■ YOUR TASK
Would you output the entries below only from the line containing "19: (241, 333, 6.90)" through the line containing "30: (207, 423, 6.98)", exactly as they stand and with both ends included?

(Stored data entries)
---------------

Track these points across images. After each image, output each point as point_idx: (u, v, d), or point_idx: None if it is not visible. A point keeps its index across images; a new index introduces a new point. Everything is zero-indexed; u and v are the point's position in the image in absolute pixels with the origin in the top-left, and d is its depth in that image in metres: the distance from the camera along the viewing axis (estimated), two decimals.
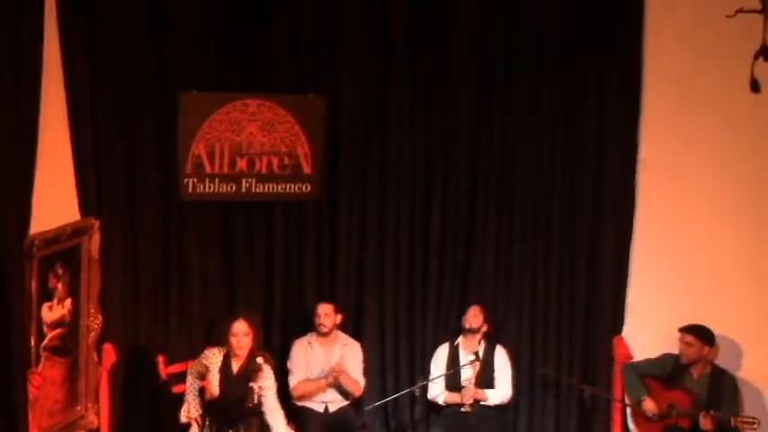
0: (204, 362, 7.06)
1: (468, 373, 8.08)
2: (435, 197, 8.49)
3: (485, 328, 8.12)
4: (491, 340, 8.17)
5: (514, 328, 8.43)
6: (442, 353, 8.22)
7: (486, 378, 8.09)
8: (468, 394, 7.99)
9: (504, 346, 8.22)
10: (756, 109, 7.76)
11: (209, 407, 7.02)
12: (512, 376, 8.14)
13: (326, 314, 8.09)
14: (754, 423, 7.42)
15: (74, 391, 7.07)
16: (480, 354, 8.09)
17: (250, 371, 6.91)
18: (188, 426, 7.12)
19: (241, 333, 6.90)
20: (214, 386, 6.95)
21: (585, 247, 8.30)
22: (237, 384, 6.91)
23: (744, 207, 7.94)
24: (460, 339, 8.17)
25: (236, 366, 6.97)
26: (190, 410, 7.03)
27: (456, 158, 8.46)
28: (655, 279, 8.16)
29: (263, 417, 7.05)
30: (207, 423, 6.98)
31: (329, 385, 8.09)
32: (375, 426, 8.47)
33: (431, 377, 8.14)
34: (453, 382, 8.11)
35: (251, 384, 6.88)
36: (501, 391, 8.11)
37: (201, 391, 7.21)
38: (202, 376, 7.06)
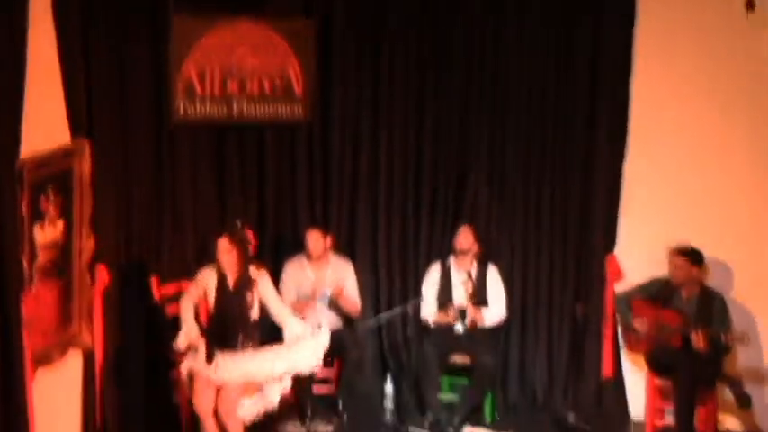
0: (200, 284, 7.13)
1: (460, 294, 8.15)
2: (429, 117, 8.49)
3: (475, 249, 8.17)
4: (483, 260, 8.22)
5: (507, 247, 8.48)
6: (433, 273, 8.28)
7: (479, 298, 8.15)
8: (459, 315, 8.05)
9: (498, 266, 8.28)
10: (752, 26, 7.70)
11: (209, 327, 7.10)
12: (504, 295, 8.21)
13: (316, 240, 8.15)
14: (743, 338, 7.48)
15: (67, 312, 7.13)
16: (473, 274, 8.15)
17: (245, 283, 6.99)
18: (187, 350, 7.19)
19: (224, 251, 6.97)
20: (211, 304, 7.03)
21: (579, 165, 8.30)
22: (234, 299, 6.99)
23: (738, 127, 7.93)
24: (452, 260, 8.22)
25: (231, 282, 7.05)
26: (189, 335, 7.09)
27: (449, 79, 8.44)
28: (647, 198, 8.18)
29: (263, 330, 7.11)
30: (207, 345, 7.04)
31: (330, 305, 8.16)
32: (368, 345, 8.58)
33: (423, 297, 8.20)
34: (445, 303, 8.17)
35: (248, 296, 6.96)
36: (495, 311, 8.17)
37: (196, 317, 7.31)
38: (200, 298, 7.12)
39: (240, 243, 7.02)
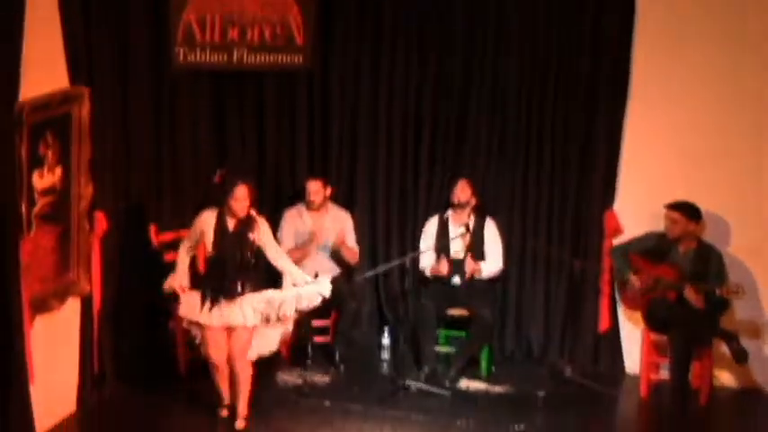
0: (198, 226, 7.09)
1: (458, 247, 8.15)
2: (430, 67, 8.45)
3: (473, 202, 8.16)
4: (481, 213, 8.21)
5: (507, 200, 8.46)
6: (431, 226, 8.27)
7: (476, 251, 8.15)
8: (444, 267, 8.05)
9: (496, 219, 8.27)
10: None
11: (207, 270, 7.08)
12: (502, 248, 8.20)
13: (316, 191, 8.14)
14: (738, 291, 7.48)
15: (65, 259, 7.12)
16: (471, 227, 8.15)
17: (246, 225, 6.98)
18: (173, 295, 7.19)
19: (242, 198, 6.94)
20: (209, 246, 7.01)
21: (580, 120, 8.26)
22: (234, 240, 6.98)
23: (741, 83, 7.89)
24: (450, 213, 8.21)
25: (231, 224, 7.03)
26: (177, 279, 7.08)
27: (451, 29, 8.39)
28: (647, 154, 8.15)
29: (261, 272, 7.10)
30: (204, 290, 7.04)
31: (314, 250, 8.14)
32: (365, 296, 8.60)
33: (420, 250, 8.21)
34: (443, 255, 8.16)
35: (249, 236, 6.96)
36: (492, 264, 8.18)
37: (192, 263, 7.29)
38: (198, 242, 7.10)
39: (254, 192, 6.99)
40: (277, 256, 7.14)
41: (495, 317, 8.16)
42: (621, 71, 8.11)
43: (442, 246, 8.15)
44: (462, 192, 8.11)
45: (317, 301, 7.05)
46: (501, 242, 8.19)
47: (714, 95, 7.95)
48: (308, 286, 7.04)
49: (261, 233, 7.03)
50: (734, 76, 7.89)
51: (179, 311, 7.14)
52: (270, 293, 6.99)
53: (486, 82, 8.40)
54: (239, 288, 6.93)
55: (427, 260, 8.21)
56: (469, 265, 8.07)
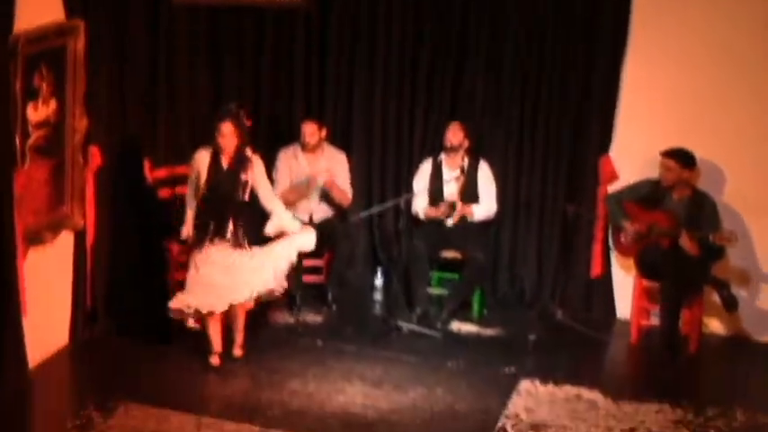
0: (195, 167, 7.08)
1: (452, 189, 8.15)
2: (427, 10, 8.39)
3: (466, 144, 8.14)
4: (475, 156, 8.20)
5: (501, 144, 8.44)
6: (425, 169, 8.25)
7: (469, 193, 8.15)
8: (449, 210, 8.05)
9: (492, 163, 8.26)
10: None
11: (201, 205, 7.07)
12: (495, 191, 8.20)
13: (311, 133, 8.12)
14: (731, 238, 7.49)
15: (59, 192, 7.12)
16: (465, 169, 8.14)
17: (239, 163, 6.96)
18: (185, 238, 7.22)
19: (228, 134, 6.92)
20: (203, 184, 7.01)
21: (577, 64, 8.21)
22: (228, 178, 6.96)
23: (739, 32, 7.84)
24: (443, 156, 8.19)
25: (225, 162, 7.01)
26: (185, 228, 7.11)
27: None
28: (645, 101, 8.12)
29: (253, 211, 7.09)
30: (196, 222, 7.05)
31: (311, 192, 8.14)
32: (359, 236, 8.61)
33: (414, 192, 8.20)
34: (436, 198, 8.18)
35: (242, 176, 6.95)
36: (485, 206, 8.17)
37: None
38: (197, 180, 7.09)
39: (243, 125, 6.96)
40: (268, 196, 7.13)
41: (488, 259, 8.17)
42: (621, 17, 8.04)
43: (436, 189, 8.15)
44: (454, 135, 8.09)
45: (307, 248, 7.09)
46: (494, 185, 8.18)
47: (711, 47, 7.89)
48: (292, 239, 7.04)
49: (255, 170, 7.02)
50: (732, 27, 7.84)
51: (172, 305, 7.08)
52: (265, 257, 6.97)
53: (485, 26, 8.34)
54: (229, 230, 6.92)
55: (420, 203, 8.21)
56: (460, 209, 8.06)
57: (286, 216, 7.17)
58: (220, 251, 6.97)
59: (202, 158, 7.03)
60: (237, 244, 7.00)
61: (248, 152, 7.00)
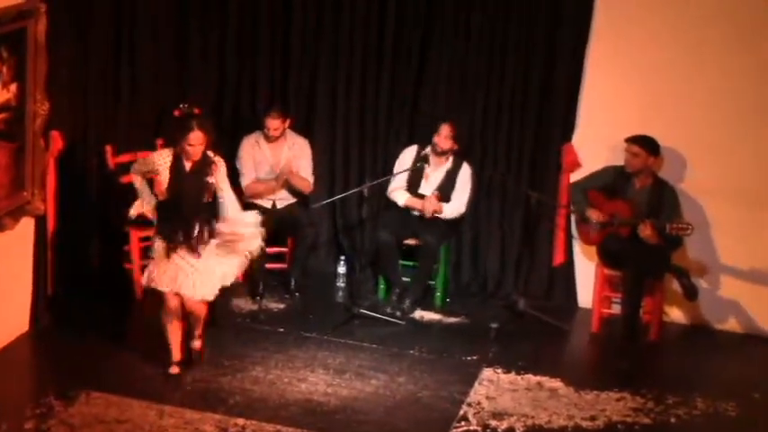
0: (154, 160, 6.85)
1: (431, 186, 8.12)
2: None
3: (455, 148, 8.11)
4: (460, 157, 8.17)
5: (465, 132, 8.41)
6: (408, 155, 8.21)
7: (445, 193, 8.14)
8: (430, 207, 8.05)
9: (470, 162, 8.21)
10: None
11: (162, 208, 6.91)
12: (470, 195, 8.19)
13: (275, 128, 8.07)
14: (687, 228, 7.53)
15: (20, 177, 7.03)
16: (447, 168, 8.12)
17: (204, 166, 6.81)
18: (139, 220, 7.12)
19: (197, 143, 6.74)
20: (164, 185, 6.83)
21: (541, 52, 8.20)
22: (191, 180, 6.80)
23: (707, 17, 7.84)
24: (430, 152, 8.14)
25: (188, 165, 6.84)
26: (144, 203, 6.91)
27: None
28: (608, 89, 8.14)
29: (216, 213, 6.98)
30: (159, 225, 6.92)
31: (280, 187, 8.15)
32: (322, 224, 8.59)
33: (393, 175, 8.16)
34: (412, 189, 8.16)
35: (207, 179, 6.80)
36: (455, 207, 8.15)
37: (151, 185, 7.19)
38: (149, 173, 6.91)
39: (211, 132, 6.80)
40: (230, 198, 6.91)
41: (439, 242, 8.11)
42: (585, 2, 8.04)
43: (414, 181, 8.13)
44: (445, 141, 8.05)
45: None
46: (470, 188, 8.16)
47: (675, 33, 7.92)
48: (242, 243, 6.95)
49: (218, 175, 6.85)
50: (696, 14, 7.86)
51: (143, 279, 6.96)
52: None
53: (449, 10, 8.32)
54: (195, 234, 6.78)
55: (399, 182, 8.15)
56: (431, 204, 8.05)
57: (240, 220, 7.01)
58: (184, 256, 6.84)
59: (161, 160, 6.81)
60: (202, 245, 6.83)
61: (210, 154, 6.83)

---------------

■ SOLVED EXERCISE
19: (241, 333, 6.90)
20: (214, 386, 6.95)
21: (585, 247, 8.30)
22: (237, 384, 6.91)
23: (744, 207, 7.94)
24: (460, 339, 8.17)
25: (236, 366, 6.97)
26: (190, 410, 7.03)
27: (456, 158, 8.46)
28: (655, 279, 8.16)
29: (263, 417, 7.05)
30: (207, 423, 6.98)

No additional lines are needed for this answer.